Local school children’s creativity goes on display through huge art installation at the Southbank Centre
- Visual Arts
Nearly 3,000 young people from London, Birmingham, and Manchester have taken part in the Southbank Centre’s expanded schools programmes to mark its 75th anniversary.
Supported by Apple, the Imagine the Future and Reframe: Inspire Schools projects empowered over 2,750 young people in London, Birmingham, and Manchester to get creative through zine and poetry making – boosting their digital literacy, creative writing and creative confidence. The projects were delivered in partnership with Factory International in Manchester and Midlands Arts Centre (MAC) in Birmingham.

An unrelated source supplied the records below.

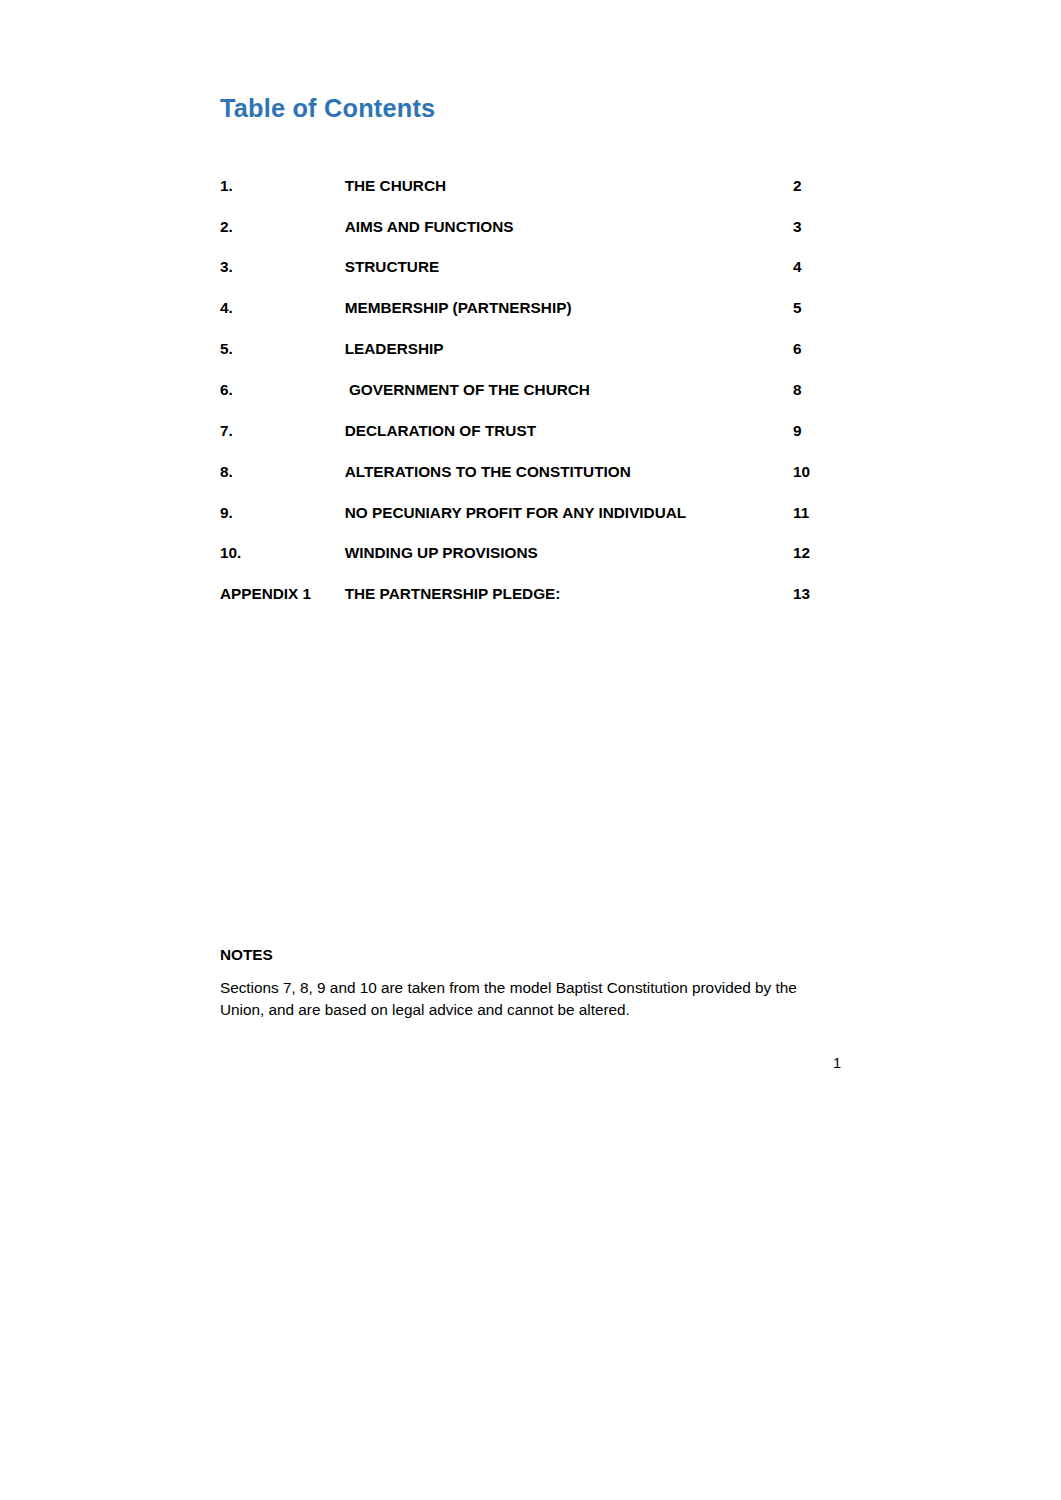Table of Contents
| 1. | THE CHURCH | 2 |
| 2. | AIMS AND FUNCTIONS | 3 |
| 3. | STRUCTURE | 4 |
| 4. | MEMBERSHIP (PARTNERSHIP) | 5 |
| 5. | LEADERSHIP | 6 |
| 6. | GOVERNMENT OF THE CHURCH | 8 |
| 7. | DECLARATION OF TRUST | 9 |
| 8. | ALTERATIONS TO THE CONSTITUTION | 10 |
| 9. | NO PECUNIARY PROFIT FOR ANY INDIVIDUAL | 11 |
| 10. | WINDING UP PROVISIONS | 12 |
| APPENDIX 1 | THE PARTNERSHIP PLEDGE: | 13 |
NOTES
Sections 7, 8, 9 and 10 are taken from the model Baptist Constitution provided by the Union, and are based on legal advice and cannot be altered.
1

For the Reframe: Inspire Schools project, young people took part in digital zine workshops led by artist-educators. 21 schools were involved and 105 workshops were delivered, reaching 476 students. The project focuses on increasing essential digital skills through the creation of multimedia creative zines. Using the Apple iPad, students weaved together visual art, poetry, and digital layout design, mastering creative technology to create zines themed on celebrating their local areas, personal dreams, and life in 2026. Reframe: Inspire Schools is in its third year of delivery.
The Imagine the Future programme, led by renowned poet Lemn Sissay and a team of poet-educators, combines poetry and visual art. Between January and April 2026, the team worked with 2,319 schoolchildren in 93 classes from over 40 schools across the three cities to explore how history can help us understand the present and look forward to the future. The students were introduced to visual poetry which explores language as a visual medium designed to spark imagination and creativity, using creative formats such as blackout poetry and poetry comics. The Southbank Centre is home to the National Poetry Library, which holds the largest public collection of modern poetry in the world, including hundreds of visual poems to inspire creativity.
The result of their imagination is a 93-line collaborative poem called Gift to the Future, with each class contributing a single line curated by Sissay and the poet-educator team. This powerful piece has been transformed into a large-scale, site-wide physical public art installation, making the voices of this new generation visible to the Southbank Centre’s over 11.6 million visitors. To further celebrate their work, the children’s visual poems have been compiled and preserved in a special-edition 75th-anniversary newspaper anthology, representing their gifts to the future.